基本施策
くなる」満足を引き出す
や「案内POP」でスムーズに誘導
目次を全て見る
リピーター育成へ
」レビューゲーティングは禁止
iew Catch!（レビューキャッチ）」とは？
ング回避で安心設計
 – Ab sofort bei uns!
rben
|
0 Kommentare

---

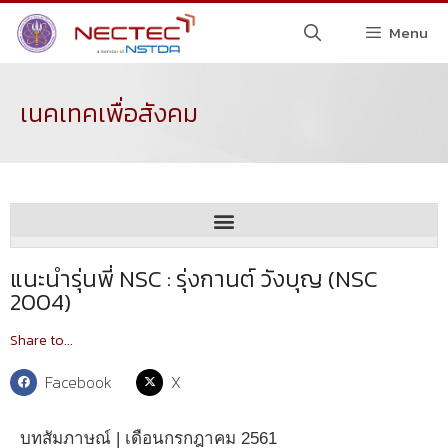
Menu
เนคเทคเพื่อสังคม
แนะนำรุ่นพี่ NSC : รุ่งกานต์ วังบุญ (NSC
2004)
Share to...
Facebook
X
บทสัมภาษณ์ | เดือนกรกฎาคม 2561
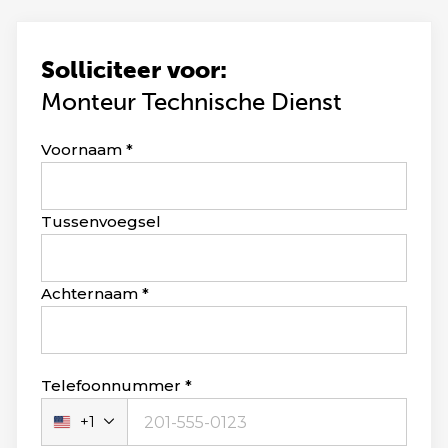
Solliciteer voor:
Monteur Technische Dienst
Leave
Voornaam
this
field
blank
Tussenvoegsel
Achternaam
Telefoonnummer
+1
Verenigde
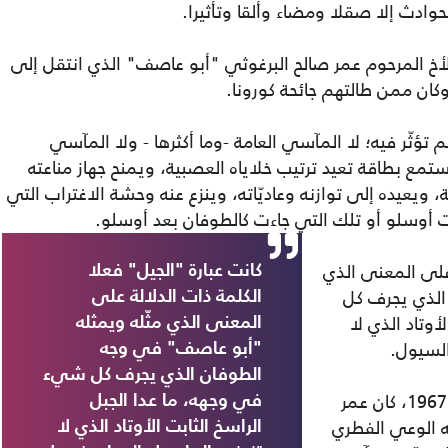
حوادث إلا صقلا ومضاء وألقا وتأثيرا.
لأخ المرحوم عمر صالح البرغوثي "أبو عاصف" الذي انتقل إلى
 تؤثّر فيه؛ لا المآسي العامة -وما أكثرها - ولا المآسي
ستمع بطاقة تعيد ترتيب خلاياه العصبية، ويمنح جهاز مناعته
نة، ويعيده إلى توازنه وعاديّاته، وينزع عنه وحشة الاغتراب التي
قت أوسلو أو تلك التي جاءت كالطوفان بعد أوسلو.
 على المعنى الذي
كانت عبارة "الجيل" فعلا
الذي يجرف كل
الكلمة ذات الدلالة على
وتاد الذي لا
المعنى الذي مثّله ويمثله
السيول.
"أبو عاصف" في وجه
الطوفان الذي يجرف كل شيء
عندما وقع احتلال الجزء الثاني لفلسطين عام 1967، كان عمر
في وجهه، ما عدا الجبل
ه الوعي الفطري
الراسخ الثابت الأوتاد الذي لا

## What you need to do:
Find how many lines in the listing contain the word "التي" and give that count alone.

## Written response:
2